C’est un peu leur série Netflix à eux, un feuilleton rocambolesque dont ils suivent les rebondissements avec une gourmandise d’initié. Le petit monde des professionnels du « restructuring » (restructuration d’entreprise) est entré en ébullition depuis que Patrick Drahi, milliardaire des télécoms, a entamé un bras de fer avec ses créanciers pour renégocier une dette gargantuesque. À l’échelle mondiale, Altice (le nom de l’empire de Drahi) doit gérer une ardoise de 60 milliards d’euros, soit à peu de chose près le budget de l’Éducation nationale française.
Et, dans l’Hexagone, la dette d’Altice France s’élève à 24 milliards d’euros : c’est cette dernière qui fait en ce moment l’objet d’une restructuration, dont tous les experts s’accordent à dire qu’elle sort de l’ordinaire. « Cela fait vingt ans que je suis dans la partie, je n’ai jamais vu un niveau de dette pareil, assure un avocat parisien spécialisé en restructuring. C’est le syndrome du « too big to fail » : pendant des années, les banquiers ont prêté à Drahi, en partant du principe que s’ils arrêtaient de remettre au pot l’édifice s’écroulerait et qu’ils ne reverraient jamais la couleur de leur argent ! »

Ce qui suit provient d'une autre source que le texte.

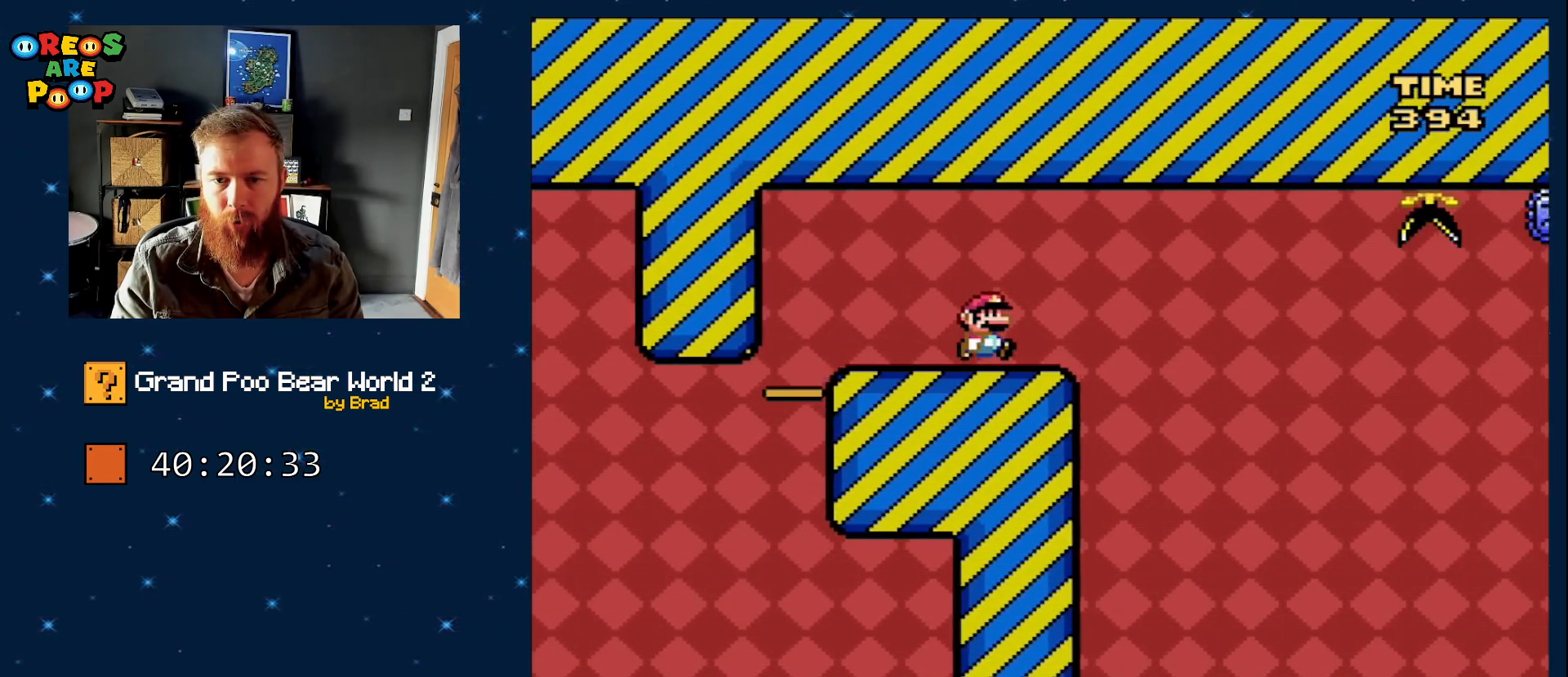
{"dt_ms": 500, "buttons": ["X", "DPAD_RIGHT"], "events": [[50, "DPAD_RIGHT", "down"], [183, "DPAD_RIGHT", "up"], [333, "DPAD_RIGHT", "down"]]}
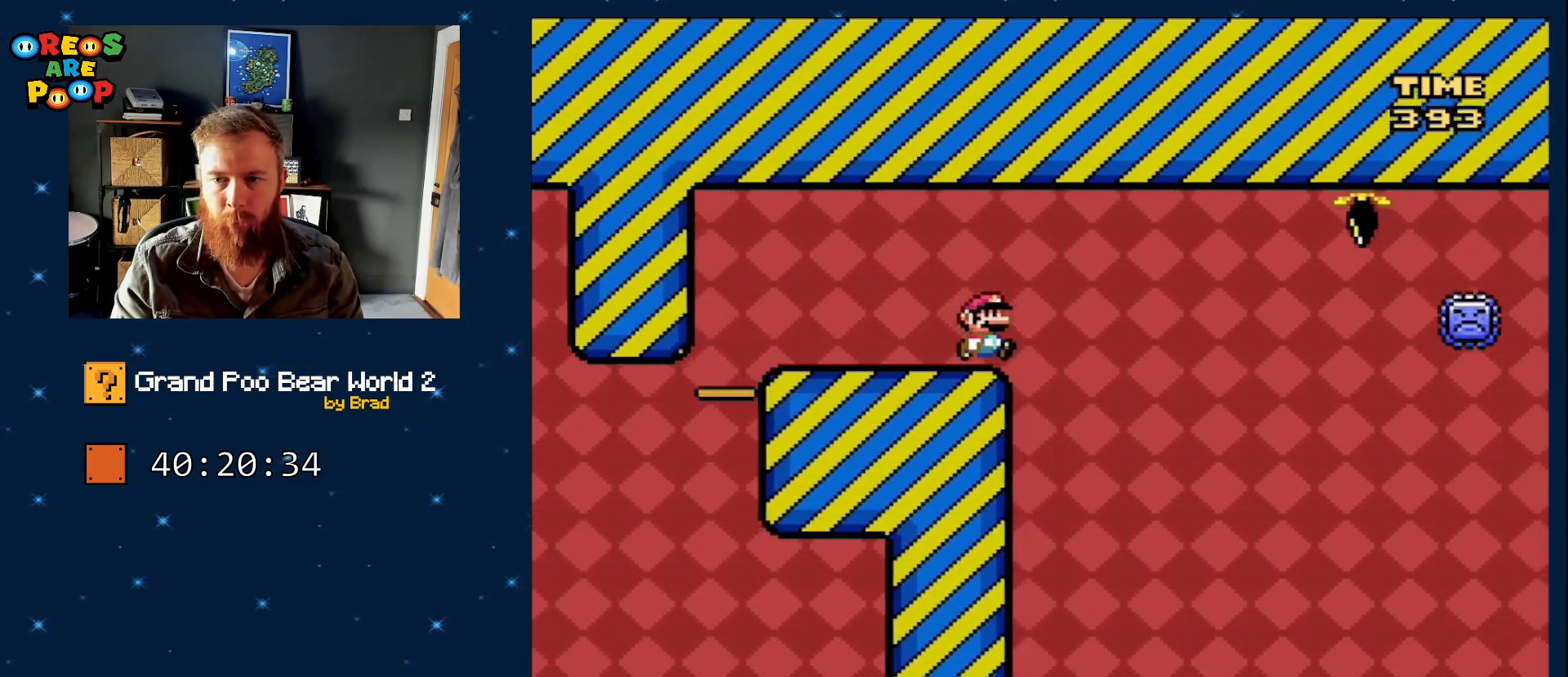
{"dt_ms": 500, "buttons": ["A", "X", "DPAD_RIGHT"], "events": [[50, "A", "down"], [250, "A", "up"], [400, "A", "down"]]}
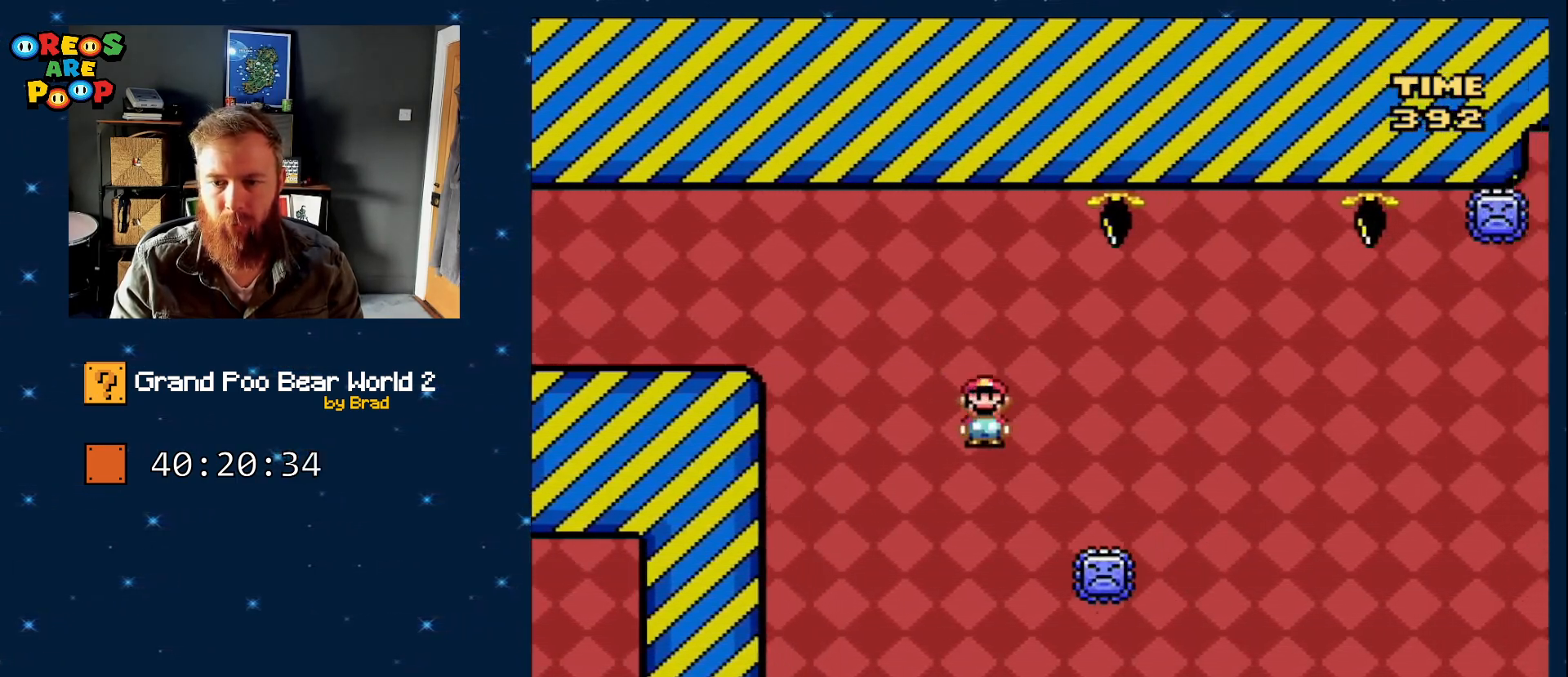
{"dt_ms": 500, "buttons": ["A", "X"], "events": [[433, "DPAD_RIGHT", "up"]]}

Pour comprendre comment on en est arrivé là, il faut remonter aux origines de la fortune de Patrick Drahi (5,4 milliards d’euros selon les estimations du magazine Forbes en juillet 2024). Son histoire officielle a tout du conte sur papier glacé : une enfance modeste mais heureuse, inondée par la lumière de Casablanca, au Maroc, où il est né en 1963 ; un talent inné pour les chiffres (on raconte qu’il corrigeait les copies de ses parents profs de maths quand il était gamin) ; le départ pour la France ; l’entrée à la prestigieuse École polytechnique ; puis la réussite, foudroyante…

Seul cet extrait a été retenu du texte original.